Creative accounting refers to any accounting practice that is technically correct but deviates from how accounting policies were intended to be used. In general, creative accounting capitalizes on loopholes in generally accepted accounting principles in order to disguise financial performance, such as by keeping debt off a balance sheet.
The sorts of accounting irregularities that are often seen as creative accounting may be technically permitted but in general are frowned upon and often indicate fraud. Creative accounting is also referred to by the slang phrase “cooking the books,” implying that these practices require falsification and omission in the presentation of company financial records. While unfortunately common and occasionally harmless, professional accountants are cautioned against resorting to these sorts of practices.

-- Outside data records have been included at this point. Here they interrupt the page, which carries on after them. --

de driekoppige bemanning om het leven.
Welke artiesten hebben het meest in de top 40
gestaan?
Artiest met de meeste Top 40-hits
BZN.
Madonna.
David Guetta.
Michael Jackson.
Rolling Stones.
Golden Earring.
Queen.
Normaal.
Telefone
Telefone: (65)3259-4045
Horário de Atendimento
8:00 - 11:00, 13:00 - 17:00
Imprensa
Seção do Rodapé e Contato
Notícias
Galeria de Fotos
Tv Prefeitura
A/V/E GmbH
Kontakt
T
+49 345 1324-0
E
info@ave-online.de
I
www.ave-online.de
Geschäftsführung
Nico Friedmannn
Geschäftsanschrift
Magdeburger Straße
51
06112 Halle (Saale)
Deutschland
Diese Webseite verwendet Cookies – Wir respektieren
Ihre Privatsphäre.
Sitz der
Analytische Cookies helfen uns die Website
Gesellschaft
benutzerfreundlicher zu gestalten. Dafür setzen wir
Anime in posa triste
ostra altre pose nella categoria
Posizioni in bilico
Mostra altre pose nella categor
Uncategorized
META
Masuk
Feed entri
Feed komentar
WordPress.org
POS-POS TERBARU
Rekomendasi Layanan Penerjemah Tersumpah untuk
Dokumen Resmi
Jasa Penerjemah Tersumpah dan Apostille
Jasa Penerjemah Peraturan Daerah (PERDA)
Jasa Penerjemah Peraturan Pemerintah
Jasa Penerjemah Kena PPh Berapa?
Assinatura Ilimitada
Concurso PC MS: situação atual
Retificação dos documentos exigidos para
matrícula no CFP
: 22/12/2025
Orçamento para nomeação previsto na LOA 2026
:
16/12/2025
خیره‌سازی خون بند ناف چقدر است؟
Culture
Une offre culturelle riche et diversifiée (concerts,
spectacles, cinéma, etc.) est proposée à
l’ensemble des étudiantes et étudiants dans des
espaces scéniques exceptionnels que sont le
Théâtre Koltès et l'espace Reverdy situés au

The Enron scandal is one of the most prominent examples of creative accounting. In 2001, the U.S. corporation Enron filed for bankruptcy as a result of fraudulent, deceptive accounting practices that were ongoing throughout the 1990s. The company masked debt, under-reported losses, and manipulated their financial reports in order to create an illusion of profitability. Arthur Anderson, the now-defunct public accounting firm in charge of the company’s annual audit, played into the deception, allowing Enron to continue on with their illegitimate accounting practices.
Another significant example is the WorldCom scandal, in which the company improperly categorized telecommunications expenses as capital expenses, rather than ordinary expenses, and inflated revenue using bogus accounts in order to disguise losses and maintain its position in the market.